START INFORMATION
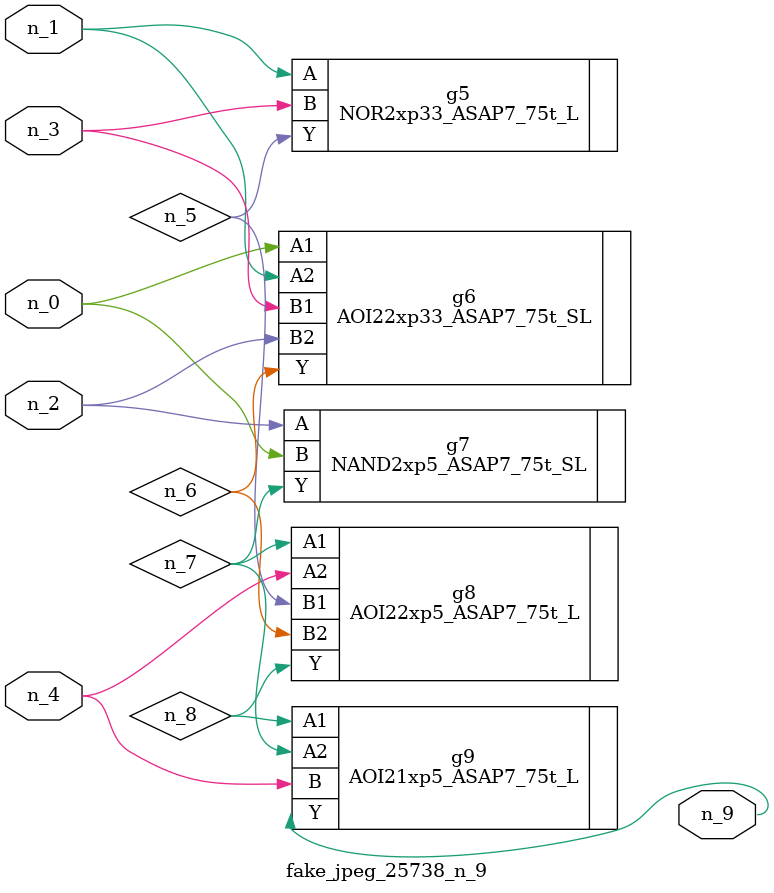
<source format=v>
module fake_jpeg_25738_n_9 (n_3, n_2, n_1, n_0, n_4, n_9);

input n_3;
input n_2;
input n_1;
input n_0;
input n_4;

output n_9;

wire n_8;
wire n_6;
wire n_5;
wire n_7;

NOR2xp33_ASAP7_75t_L g5 ( 
.A(n_1),
.B(n_3),
.Y(n_5)
);

AOI22xp33_ASAP7_75t_SL g6 ( 
.A1(n_0),
.A2(n_1),
.B1(n_3),
.B2(n_2),
.Y(n_6)
);

NAND2xp5_ASAP7_75t_SL g7 ( 
.A(n_2),
.B(n_0),
.Y(n_7)
);

AOI22xp5_ASAP7_75t_L g8 ( 
.A1(n_7),
.A2(n_4),
.B1(n_5),
.B2(n_6),
.Y(n_8)
);

AOI21xp5_ASAP7_75t_L g9 ( 
.A1(n_8),
.A2(n_7),
.B(n_4),
.Y(n_9)
);


endmodule
</source>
END INFORMATION
(WORK ITEM):
Skipping all images, print the data above a second time exactly.

(ANSWER TO THIS TASK):
<source format=v>
module fake_jpeg_25738_n_9 (n_3, n_2, n_1, n_0, n_4, n_9);

input n_3;
input n_2;
input n_1;
input n_0;
input n_4;

output n_9;

wire n_8;
wire n_6;
wire n_5;
wire n_7;

NOR2xp33_ASAP7_75t_L g5 ( 
.A(n_1),
.B(n_3),
.Y(n_5)
);

AOI22xp33_ASAP7_75t_SL g6 ( 
.A1(n_0),
.A2(n_1),
.B1(n_3),
.B2(n_2),
.Y(n_6)
);

NAND2xp5_ASAP7_75t_SL g7 ( 
.A(n_2),
.B(n_0),
.Y(n_7)
);

AOI22xp5_ASAP7_75t_L g8 ( 
.A1(n_7),
.A2(n_4),
.B1(n_5),
.B2(n_6),
.Y(n_8)
);

AOI21xp5_ASAP7_75t_L g9 ( 
.A1(n_8),
.A2(n_7),
.B(n_4),
.Y(n_9)
);


endmodule
</source>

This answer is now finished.